Required work
Present everything from the start of the items down to the line containing "attentes pour le" as a numbered list, omitting blank lines.

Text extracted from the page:
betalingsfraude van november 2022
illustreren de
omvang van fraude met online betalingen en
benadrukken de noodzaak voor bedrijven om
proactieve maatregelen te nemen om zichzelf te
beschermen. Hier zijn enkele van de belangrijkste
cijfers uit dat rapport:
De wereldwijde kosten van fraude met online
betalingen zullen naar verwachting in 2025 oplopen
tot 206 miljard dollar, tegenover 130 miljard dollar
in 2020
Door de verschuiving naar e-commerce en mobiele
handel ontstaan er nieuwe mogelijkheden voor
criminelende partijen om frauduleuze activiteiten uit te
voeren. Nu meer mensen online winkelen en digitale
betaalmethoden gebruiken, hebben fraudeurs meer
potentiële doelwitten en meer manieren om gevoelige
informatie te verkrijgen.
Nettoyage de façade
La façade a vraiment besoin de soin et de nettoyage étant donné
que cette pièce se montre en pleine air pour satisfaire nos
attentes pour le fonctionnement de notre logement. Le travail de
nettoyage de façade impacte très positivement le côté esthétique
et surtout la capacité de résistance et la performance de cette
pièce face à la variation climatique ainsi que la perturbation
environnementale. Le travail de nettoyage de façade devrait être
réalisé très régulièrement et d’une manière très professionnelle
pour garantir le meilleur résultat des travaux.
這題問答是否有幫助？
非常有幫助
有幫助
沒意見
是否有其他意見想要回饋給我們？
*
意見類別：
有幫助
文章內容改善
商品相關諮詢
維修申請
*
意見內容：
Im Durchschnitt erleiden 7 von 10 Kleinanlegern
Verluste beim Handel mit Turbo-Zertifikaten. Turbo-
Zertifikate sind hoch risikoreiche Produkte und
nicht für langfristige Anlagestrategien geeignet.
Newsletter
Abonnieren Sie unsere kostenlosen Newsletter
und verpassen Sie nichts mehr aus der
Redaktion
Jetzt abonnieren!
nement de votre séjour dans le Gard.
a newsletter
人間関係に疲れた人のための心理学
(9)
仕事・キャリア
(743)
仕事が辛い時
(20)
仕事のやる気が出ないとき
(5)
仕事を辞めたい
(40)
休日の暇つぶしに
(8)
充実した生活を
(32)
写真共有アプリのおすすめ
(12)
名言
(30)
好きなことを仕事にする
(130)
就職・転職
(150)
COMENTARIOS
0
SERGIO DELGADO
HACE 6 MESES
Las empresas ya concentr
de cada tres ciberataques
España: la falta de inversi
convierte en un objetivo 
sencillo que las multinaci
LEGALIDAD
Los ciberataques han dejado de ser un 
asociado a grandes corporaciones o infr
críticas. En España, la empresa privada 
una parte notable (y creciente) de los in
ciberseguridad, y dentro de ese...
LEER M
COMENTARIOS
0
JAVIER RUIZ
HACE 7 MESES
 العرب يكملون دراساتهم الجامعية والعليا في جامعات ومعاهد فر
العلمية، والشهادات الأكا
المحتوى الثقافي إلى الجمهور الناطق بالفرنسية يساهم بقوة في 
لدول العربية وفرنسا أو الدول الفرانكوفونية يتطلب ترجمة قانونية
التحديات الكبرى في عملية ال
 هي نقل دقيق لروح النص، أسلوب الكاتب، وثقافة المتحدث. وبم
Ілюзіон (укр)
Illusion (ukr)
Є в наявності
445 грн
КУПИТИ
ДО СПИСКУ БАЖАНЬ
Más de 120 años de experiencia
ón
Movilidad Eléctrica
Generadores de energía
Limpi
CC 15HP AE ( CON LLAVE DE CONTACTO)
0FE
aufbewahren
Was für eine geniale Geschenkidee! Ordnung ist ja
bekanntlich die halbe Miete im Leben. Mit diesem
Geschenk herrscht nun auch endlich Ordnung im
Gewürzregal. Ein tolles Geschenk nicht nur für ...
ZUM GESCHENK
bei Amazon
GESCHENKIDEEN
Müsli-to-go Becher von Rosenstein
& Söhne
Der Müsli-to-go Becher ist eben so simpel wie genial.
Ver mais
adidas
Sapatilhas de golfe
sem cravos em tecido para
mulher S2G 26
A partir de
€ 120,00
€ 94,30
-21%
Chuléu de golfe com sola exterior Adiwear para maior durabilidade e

The answer
1. betalingsfraude van november 2022
2. illustreren de
3. omvang van fraude met online betalingen en
4. benadrukken de noodzaak voor bedrijven om
5. proactieve maatregelen te nemen om zichzelf te
6. beschermen. Hier zijn enkele van de belangrijkste
7. cijfers uit dat rapport:
8. De wereldwijde kosten van fraude met online
9. betalingen zullen naar verwachting in 2025 oplopen
10. tot 206 miljard dollar, tegenover 130 miljard dollar
11. in 2020
12. Door de verschuiving naar e-commerce en mobiele
13. handel ontstaan er nieuwe mogelijkheden voor
14. criminelende partijen om frauduleuze activiteiten uit te
15. voeren. Nu meer mensen online winkelen en digitale
16. betaalmethoden gebruiken, hebben fraudeurs meer
17. potentiële doelwitten en meer manieren om gevoelige
18. informatie te verkrijgen.
19. Nettoyage de façade
20. La façade a vraiment besoin de soin et de nettoyage étant donné
21. que cette pièce se montre en pleine air pour satisfaire nos
22. attentes pour le fonctionnement de notre logement. Le travail de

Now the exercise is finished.